REQUIRED TASKS:
A - According to the character profiles, what rank does Riken hold in the imperial army?
B - Please set down everything in the character profiles from "- Riken Yoshinokazura" down to "Hozuki (鬼灯, Hōzuki)", word for word.

Susukihotaru is a beautiful and shy half-spirit girl. She is chosen to be a spirit representative in the Ministry of Spirit Affairs and is partnered with Yoshinokazura Riken. Initially, she wants to be partnered with someone else, as she thought Yoshinokazura is big and scary. Upon hearing this, he crouches down and asks her if he is still scary. After this, their relationship greatly improves. When Susukihotaru was first brought to the manor by Kushimatsu, Susukihotaru did not have the power to fight, but once she met Zakuro she realized the spiritual power she possessed. Because of this, Zakuro means the world to her. Susukihotaru is able to empathize with objects and other people through physical contact. When she is possessed by a sword, she cuts Yoshinokazura's hand and can sense his concern for her. She feels that she is undeserving of this concern. When she learns that he appreciates her ability to know what he is feeling, she tells him that she hopes he knows what she is feeling too. She looks at the ground when surrounded by people because she is afraid to look humans in the eye, but she later says that she is no longer bothered by the people around her because she is with Yoshinokazura. When Zakuro fights, Susukihotaru assists her by singing and waving a branch of cherry blossoms provided by Sakura and Kiri.
- Riken Yoshinokazura (芳野葛 利剱, Yoshinokazura Riken)

Riken is a straight-faced and stoic second lieutenant in the imperial army. He is chosen to be a human representative in the Ministry of Spirit Affairs and is paired with Susukihotaru. When he overhears that she is afraid of him because of his height, he crouches down and asks her if he is still scary. After this, their relationship greatly improved. He cares for Susukihotaru greatly, and she senses this when she injures his hand while she is possessed by a sword. He describes himself as a man of few words and does not have a problem with Susukihotaru reading his emotions.
- Bonbori (雪洞) and Hozuki (鬼灯, Hōzuki)

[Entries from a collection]
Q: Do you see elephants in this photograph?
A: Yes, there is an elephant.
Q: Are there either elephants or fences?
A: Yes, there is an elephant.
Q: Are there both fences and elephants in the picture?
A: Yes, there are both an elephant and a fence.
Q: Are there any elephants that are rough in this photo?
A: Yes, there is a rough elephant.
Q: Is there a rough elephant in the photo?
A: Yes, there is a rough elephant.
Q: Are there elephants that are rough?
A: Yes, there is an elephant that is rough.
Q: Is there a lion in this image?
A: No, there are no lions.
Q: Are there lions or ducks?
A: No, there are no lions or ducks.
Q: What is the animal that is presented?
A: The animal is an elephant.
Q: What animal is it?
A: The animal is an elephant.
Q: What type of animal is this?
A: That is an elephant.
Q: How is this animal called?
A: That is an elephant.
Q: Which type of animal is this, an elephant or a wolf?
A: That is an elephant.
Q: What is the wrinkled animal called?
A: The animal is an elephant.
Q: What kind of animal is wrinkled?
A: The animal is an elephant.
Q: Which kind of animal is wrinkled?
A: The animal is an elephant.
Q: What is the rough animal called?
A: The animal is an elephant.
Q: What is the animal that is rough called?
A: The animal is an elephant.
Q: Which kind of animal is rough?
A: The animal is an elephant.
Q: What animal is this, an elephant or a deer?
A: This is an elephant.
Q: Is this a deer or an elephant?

REPLIES:
A - He is a second lieutenant.

B -
- Riken Yoshinokazura (芳野葛 利剱, Yoshinokazura Riken)

Riken is a straight-faced and stoic second lieutenant in the imperial army. He is chosen to be a human representative in the Ministry of Spirit Affairs and is paired with Susukihotaru. When he overhears that she is afraid of him because of his height, he crouches down and asks her if he is still scary. After this, their relationship greatly improved. He cares for Susukihotaru greatly, and she senses this when she injures his hand while she is possessed by a sword. He describes himself as a man of few words and does not have a problem with Susukihotaru reading his emotions.
- Bonbori (雪洞) and Hozuki (鬼灯, Hōzuki)